Nonetheless, it is cause for some alarm that the music-director-to-be of one of the consistently finest orchestras in the land could not make more of an effect in what has become, of late, his signature piece.
Seiji Ozawa is not known as a profound conductor, and this lack has come under strenuous if justifiable fire of late in Boston. So expectations were not particularly high for his performance of Mahler's unjustly neglected Seventh Symphony, which closed the Boston Symphony Orchestra's 99th season. But the Friday afternoon performance proved quite a revelation.

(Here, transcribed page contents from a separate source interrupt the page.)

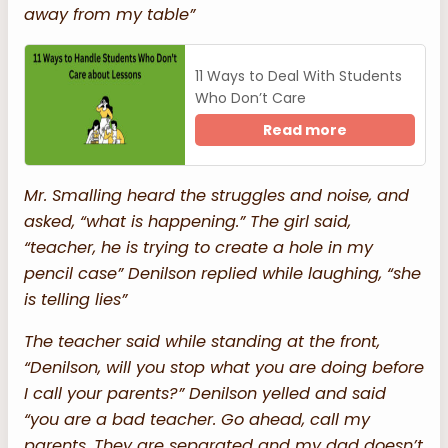
away from my table”
11 Ways to Deal With Students
Who Don’t Care
Read more
Mr. Smalling heard the struggles and noise, and
asked, “what is happening.” The girl said,
“teacher, he is trying to create a hole in my
pencil case” Denilson replied while laughing, “she
is telling lies”
The teacher said while standing at the front,
“Denilson, will you stop what you are doing before
I call your parents?” Denilson yelled and said
“you are a bad teacher. Go ahead, call my
parents. They are separated and my dad doesn’t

The BSO has not sounded better in at least a decade, if not longer. So the level of technical accomplishment in this supremely difficult work was not at all surprising.
What was surprising was Ozawa's careful attention to colors. The opening solo, masterfully performed by trombonist Norman Bolter on the tenor horn, proved Ozawa was well attuned to the autumnal moodiness of the score. That mood pervades the entire work, one that is relatively free from the tortured neurotic agonizings of so much of the composer's work. The first movement had a coherency that eludes most conductors, the inner three movements, a coloristic variety Ozawa rarely discovers in the music he performs. And the Rondo-Finale had an edgy intense excitement that propelled it from shift to shift.Here, one could note a certain explicit optimism not actually inherent inthe music. But it is a small quibble with a superb performance that r evealed a facet of Ozawa not too often encountered, and that demonstrated anew what a dazzling virtuoso ensemble the BSO is today.

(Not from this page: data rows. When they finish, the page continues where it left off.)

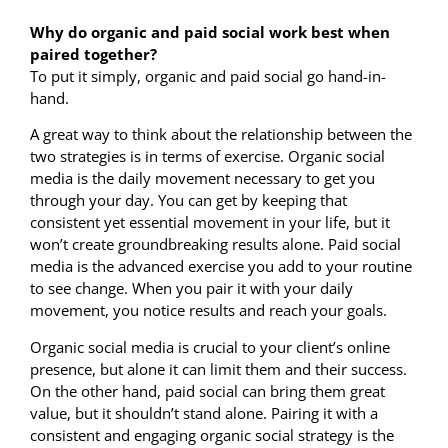
Why do organic and paid social work best when
paired together?
To put it simply, organic and paid social go hand-in-
hand.
A great way to think about the relationship between the
two strategies is in terms of exercise. Organic social
media is the daily movement necessary to get you
through your day. You can get by keeping that
consistent yet essential movement in your life, but it
won’t create groundbreaking results alone. Paid social
media is the advanced exercise you add to your routine
to see change. When you pair it with your daily
movement, you notice results and reach your goals.
Organic social media is crucial to your client’s online
presence, but alone it can limit them and their success.
On the other hand, paid social can bring them great
value, but it shouldn’t stand alone. Pairing it with a
consistent and engaging organic social strategy is the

The influence Zubin Mehta is having on the New York Philharmonic is slowly (very slowly) having some lasting effect on the orchestra. There still seems to be an ingrained indifference, and it seems unlikely anyone will ever be able to get this ensemble to play consistently up to expectations. But from the opening of the Brahms "Academic Festival Overture" it was clear that the best of the Philharmonic is far better than at this time a year ago. And in Stravinsky's "Symphony in Three Movements," which is finally getting the exposure this vastly underrated piece deserves, the Philharmonic finds no problems coping with the orchestral complexities. Mehta's performance was gripping and committed.
One rarely encounters Elgar's Violin Concerto. Soloist Pinchas Zukerman allowed the first movement to pass with such brash indifference, one might just as well have been listening to Bruch. Not once did Zukerman deisn to tangle with Elgar's depths of emotions, and he proved often out of tune.
In the Andante, which requires gorgeous meditative tone, Zukerman suddenly sprang to life. And in the finale, he hit his stride -- not perhaps with intellectual depth or commitment, but at least Zukerman delivered unstintingly in the last two movements, reaching a superb peak in the extended cadenza. Throughout, Mehta offered a substantial, earthy approach that could have been handsomely provocative with a more probing soloist.